The world might not have ended yesterday, but the world as we know it appeared to be ending for some among us. Amid calls for everything from incarceration to castration for the perpetrators of New Delhi’s shocking violence, my daughter found her freedom being cruelly vetoed by her brother. “She is not to go out anywhere alone,” he read me the riot act. “So, tell her yourself,” I suggested. “I can’t,” he retorted, “it’s hardly fair to her.”
I’d already, of course, had a word with my daughter who had been shaken enough not to outright dismiss any objections to being policed a little. She’d taken to driving to work and there had been talk of getting a car of her own — so she now chafed at the possibility of her future independence being curbed. She attended client meetings alone — were her ambitions to take a back-seat to criminals at large? Her work sometimes required her to be late — should she be excused merely because of her sex?
“Don’t listen to her,” my son advised me, “just lay down the rules,” which, in all honesty, I couldn’t. No rides on the metro, no trips to the parlour or gym, no going off to stores? “She’s just the same as you,” I told him. “She isn’t,” he insisted. She was entitled to her own comings and goings, I explained – her mother having warned her of the likelihood of harassment when away from home – and it now seemed too late to subscribe to another, more subservient way of life. Going to the movies with friends she’d meet there, the neighbourhood café, their favourite lounge? It was her choice.
“Why must safety mean installing a GPS,” her friend reacted to her father’s suggestion. It did seem preposterous that half the population, from squalling babies to drooling geriatrics, none of whom appeared particularly safe, be confined because of fear of victimisation. What of Sarla’s daughter who was off to Goa for Sunburn? Was such liberty the privilege of only the male? “No,” I said to my son, “I’m afraid I cannot bind your sister down.”
Because my son can be relentless, he wore down my defences. At first, my daughter was agreeable to a little restraint — the city was still shaken in the aftermath of the crime. But surely we didn’t mean she couldn’t go out in the evenings any more? “You could stay home and read instead,” I suggested. “Or watch television,” her mother added. “Or, I could get a life,” our daughter argued. We all knew that any safety-net was likely to be conditional and unlikely to last long. A friend suggested carrying a can of pepper spray in the bag; another voted for safety pins kept open and carried in both hands.

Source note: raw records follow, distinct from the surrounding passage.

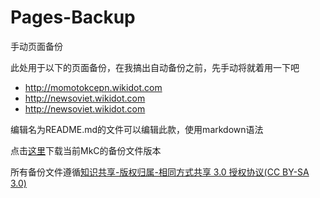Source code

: # Pages-Backup
手动页面备份

此处用于以下的页面备份，在我搞出自动备份之前，先手动将就着用一下吧

* http://momotokcepn.wikidot.com
* http://newsoviet.wikidot.com
* http://newsoviet.wikidot.com

编辑名为README.md的文件可以编辑此款，使用markdown语法

点击[这里](https://github.com/MomotokCepn/MkC-Backup/archive/refs/heads/main.zip)下载当前MkC的备份文件版本

所有备份文件遵循[知识共享-版权归属-相同方式共享 3.0 授权协议(CC BY-SA 3.0)](https://creativecommons.org/licenses/by-sa/3.0/)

Everywhere, girls were being asked to simply “stay in”. The city seemed under siege — for women.
After moping for a bit, my daughter came back to me. “It’s like this,” she said, “my friends and I don’t cause trouble when we go out.” “True,” I agreed. “It’s the men who do,” she continued. “I can’t argue with that,” I said. “So,” she said, “my friends and I have decided that it is the men who must be made to stay at home, not us.” While I don’t see her brother buying that view anytime soon, I suspect it’s at least helped him come to terms with the futility of trying to build a life for women that’s any different from that for men.